I am trying to use Spark 1.4 window functions in pyspark 1.4.1
but in most cases errors or unexpected results occur. Here is a very simple example that I think should work:
from pyspark.sql.window import Window import pyspark.sql.functions as func l = [(1,101),(2,202),(3,303),(4,404),(5,505)] df = sqlContext.createDataFrame(l,["a","b"]) wSpec = Window.orderBy(df.a).rowsBetween(-1,1) df.select(df.a, func.rank().over(wSpec).alias("rank")) ==> Failure org.apache.spark.sql.AnalysisException: Window function rank does not take a frame specification. df.select(df.a, func.lag(df.b,1).over(wSpec).alias("prev"), df.b, func.lead(df.b,1).over(wSpec).alias("next")) ===> org.apache.spark.sql.AnalysisException: Window function lag does not take a frame specification.; wSpec = Window.orderBy(df.a) df.select(df.a, func.rank().over(wSpec).alias("rank")) ===> org.apache.hadoop.hive.ql.exec.UDFArgumentTypeException: One or more arguments are expected. df.select(df.a, func.lag(df.b,1).over(wSpec).alias("prev"), df.b, func.lead(df.b,1).over(wSpec).alias("next")).collect() [Row(a=1, prev=None, b=101, next=None), Row(a=2, prev=None, b=202, next=None), Row(a=3, prev=None, b=303, next=None)]
As you can see, if I add the frame specification rowsBetween , not one of the window functions rank() and lag/lead() recognizes it: "The window function does not accept the frame specification."
If I omit the specification of the rowsBetween frame in leas lag/lead() , do not throw an exception, but return an unexpected result (for me): always None . And rank() still doesn't work with another exception.

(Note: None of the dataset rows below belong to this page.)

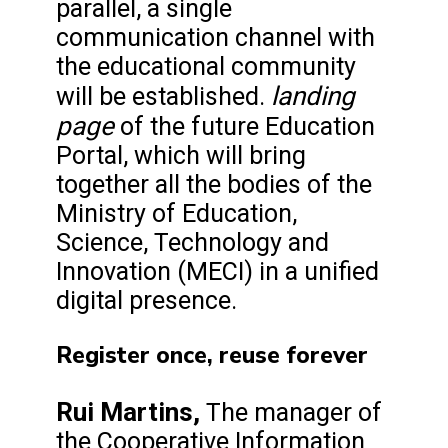
parallel, a single
communication channel with
the educational community
landing
will be established.
page
of the future Education
Portal, which will bring
together all the bodies of the
Ministry of Education,
Science, Technology and
Innovation (MECI) in a unified
digital presence.
Register once, reuse forever
Rui Martins,
The manager of
the Cooperative Information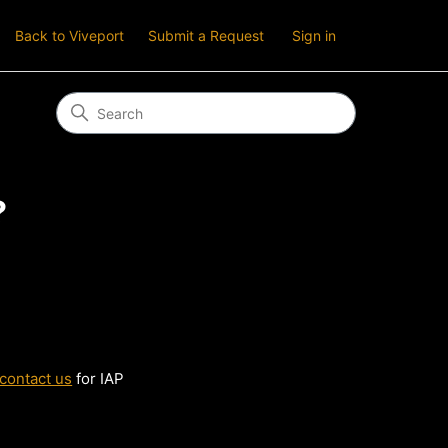
Back to Viveport
Submit a Request
Sign in
?
contact us
for IAP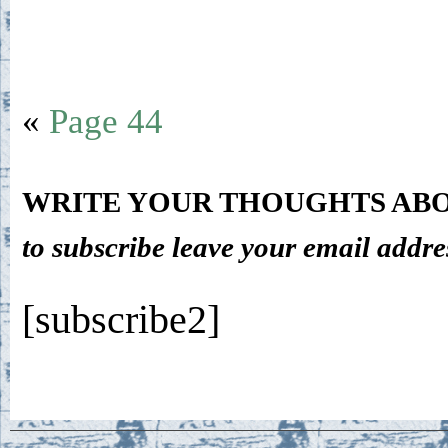
«
Page 44
WRITE YOUR THOUGHTS ABO
to subscribe leave your email addre
[subscribe2]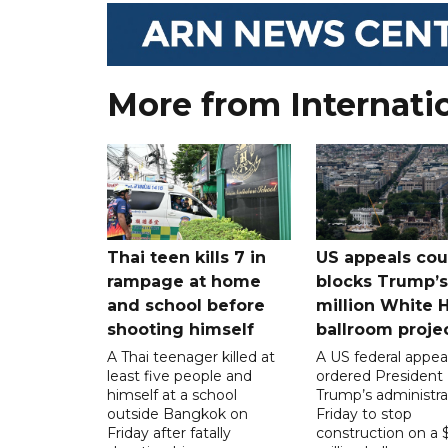
More from Internati
Thai teen kills 7 in
US appeals cou
rampage at home
blocks Trump’
and school before
million White 
shooting himself
ballroom proje
A Thai teenager killed at
A US federal appea
least five people and
ordered President
himself at a school
Trump’s administra
outside Bangkok on
Friday to stop
Friday after fatally
construction on a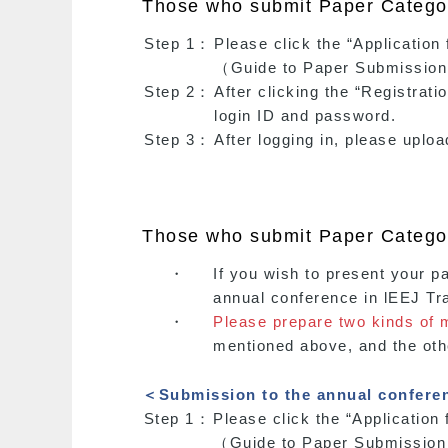
Those who submit Paper Category
Step 1：
Please click the “Applicati
（Guide to Paper Submission
Step 2：
After clicking the “Registrati
login ID and password.
Step 3：
After logging in, please uplo
Those who submit Paper Categor
・
If you wish to present your p
annual conference in lEEJ Tr
・
Please prepare two kinds of 
mentioned above, and the othe
＜Submission to the annual confer
Step 1：
Please click the “Applicati
（Guide to Paper Submission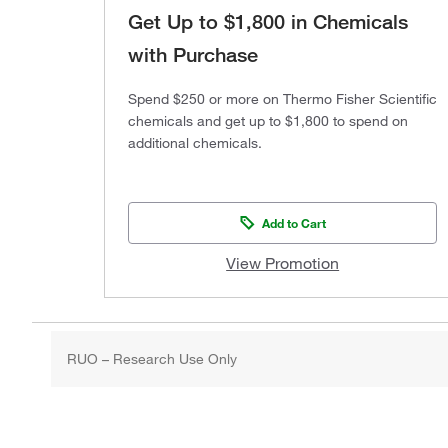
Get Up to $1,800 in Chemicals
with Purchase
Spend $250 or more on Thermo Fisher Scientific
chemicals and get up to $1,800 to spend on
additional chemicals.
Add to Cart
View Promotion
RUO – Research Use Only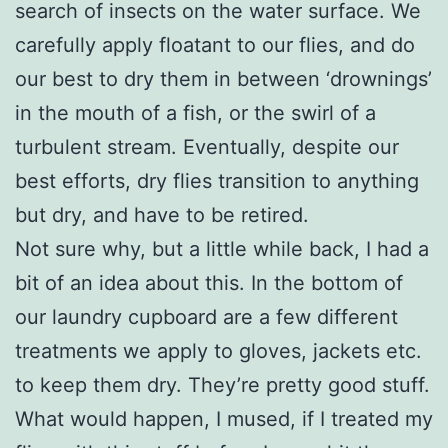
search of insects on the water surface. We
carefully apply floatant to our flies, and do
our best to dry them in between ‘drownings’
in the mouth of a fish, or the swirl of a
turbulent stream. Eventually, despite our
best efforts, dry flies transition to anything
but dry, and have to be retired.
Not sure why, but a little while back, I had a
bit of an idea about this. In the bottom of
our laundry cupboard are a few different
treatments we apply to gloves, jackets etc.
to keep them dry. They’re pretty good stuff.
What would happen, I mused, if I treated my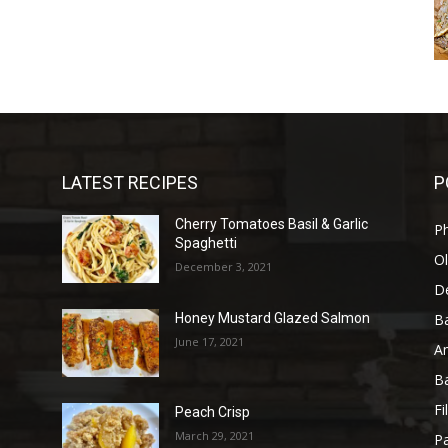
LATEST RECIPES
P
Cherry Tomatoes Basil & Garlic
P
Spaghetti
Ol
December 3, 2021
D
B
Honey Mustard Glazed Salmon
June 17, 2021
A
B
Fi
Peach Crisp
March 29, 2021
Pa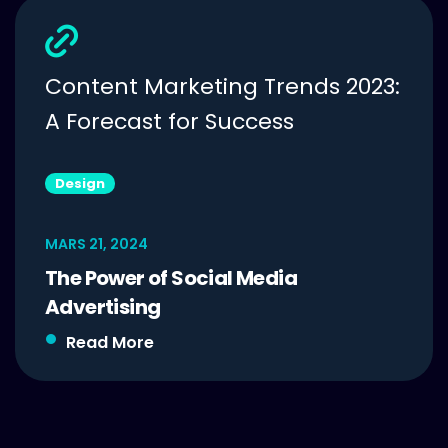
Content Marketing Trends 2023:
A Forecast for Success
Design
MARS 21, 2024
The Power of Social Media
Advertising
Read More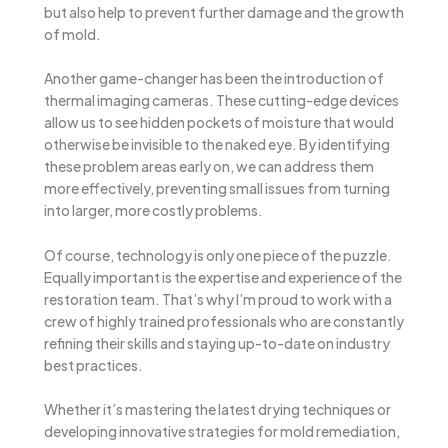
but also help to prevent further damage and the growth
of mold.
Another game-changer has been the introduction of
thermal imaging cameras. These cutting-edge devices
allow us to see hidden pockets of moisture that would
otherwise be invisible to the naked eye. By identifying
these problem areas early on, we can address them
more effectively, preventing small issues from turning
into larger, more costly problems.
Of course, technology is only one piece of the puzzle.
Equally important is the expertise and experience of the
restoration team. That’s why I’m proud to work with a
crew of highly trained professionals who are constantly
refining their skills and staying up-to-date on industry
best practices.
Whether it’s mastering the latest drying techniques or
developing innovative strategies for mold remediation,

Can someone help me get my window functions correctly?
UPDATE
Well, it starts to look like a pyspark bug. I prepared the same test in a clean spark (Scala, spark shell):
import sqlContext.implicits._ import org.apache.spark.sql._ import org.apache.spark.sql.types._ val l: List[Tuple2[Int,Int]] = List((1,101),(2,202),(3,303),(4,404),(5,505)) val rdd = sc.parallelize(l).map(i => Row(i._1,i._2)) val schemaString = "ab" val schema = StructType(schemaString.split(" ").map(fieldName => StructField(fieldName, IntegerType, true))) val df = sqlContext.createDataFrame(rdd, schema) import org.apache.spark.sql.expressions.Window import org.apache.spark.sql.functions._ val wSpec = Window.orderBy("a").rowsBetween(-1,1) df.select(df("a"), rank().over(wSpec).alias("rank")) ==> org.apache.spark.sql.AnalysisException: Window function rank does not take a frame specification.; df.select(df("a"), lag(df("b"),1).over(wSpec).alias("prev"), df("b"), lead(df("b"),1).over(wSpec).alias("next")) ===> org.apache.spark.sql.AnalysisException: Window function lag does not take a frame specification.; val wSpec = Window.orderBy("a") df.select(df("a"), rank().over(wSpec).alias("rank")).collect() ====> res10: Array[org.apache.spark.sql.Row] = Array([1,1], [2,2], [3,3], [4,4], [5,5]) df.select(df("a"), lag(df("b"),1).over(wSpec).alias("prev"), df("b"), lead(df("b"),1).over(wSpec).alias("next")) ====> res12: Array[org.apache.spark.sql.Row] = Array([1,null,101,202], [2,101,202,303], [3,202,303,404], [4,303,404,505], [5,404,505,null])
Even if rowsBetween cannot be applied in Scala, both rank() and lag()/lead() work as I expect when rowsBetween omitted.